27.3 Management Options
For women whose high-risk status is confirmed, the principal management option is risk-reducing surgery (Table 27.1). The decision to undergo surgery will be influenced by a woman’s age, menopausal status and fertility wishes as well as her cancer risk [6]. Women wishing to delay surgery or those who decline surgery altogether, may wish to undergo cancer screening. Currently, no form of gynecological cancer screening has been shown to reduce mortality in high-risk families [7, 8]. If screening is performed, the woman and her clinicians need to be aware of the significant limitations and the possibility of psychological distress [9] and surgery for false-positive results [7]. Lifestyle modifications may affect risk, but should not be relied on to prevent cancer in high-risk women.
27.4 Risk-Reducing Surgery
Risk-reducing surgery is surgery to prevent the occurrence of a specific type of cancer in at-risk women. The term ‘risk-reducing’ is preferred to ‘prophylactic’ as it correctly implies that not all cancers can be prevented. In the case of risk-reducing salpingo-oophorectomy (RRSO) for women at risk of BRCA1 and BRCA2 mutation-associated tubal and ovarian cancer, RRSO cannot prevent primary peritoneal cancer. RRSO may reduce (but not eliminate) the risk of breast cancer when performed before natural menopause.
Health-care professionals and women considering surgery should understand that risk-reducing surgery is being offered to prevent future ill-health, not to treat an established problem.

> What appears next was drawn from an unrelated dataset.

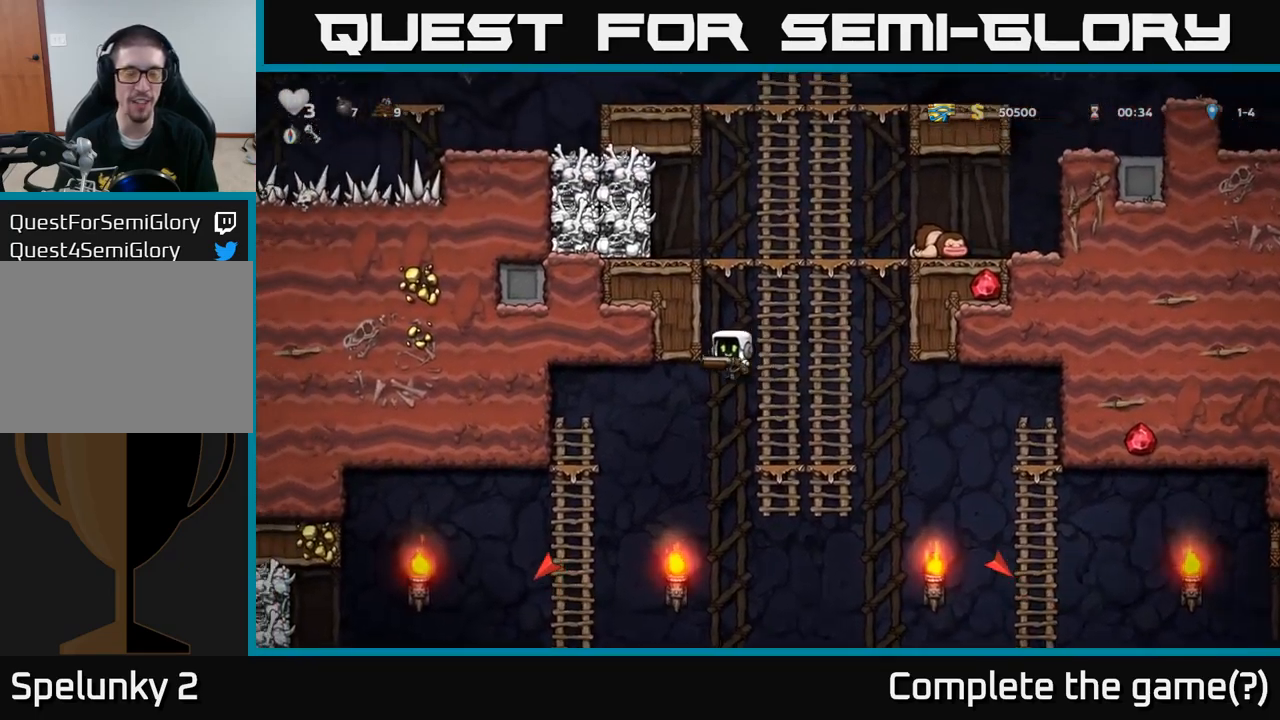
{"dt_ms": 500, "buttons": [], "left_stick": "center", "events": [[284, "left_stick", "up-left"], [484, "left_stick", "center"]]}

As cancer penetrance is incomplete, cancer may never develop even if surgery is not performed. There are no tests which can accurately predict whether a woman will go on to develop cancer or not, even if she is high-risk. Once she has understood her risk level she needs to balance this against the risk of surgical complications. Fortunately, the majority of women considering risk-reducing surgery are young and fit.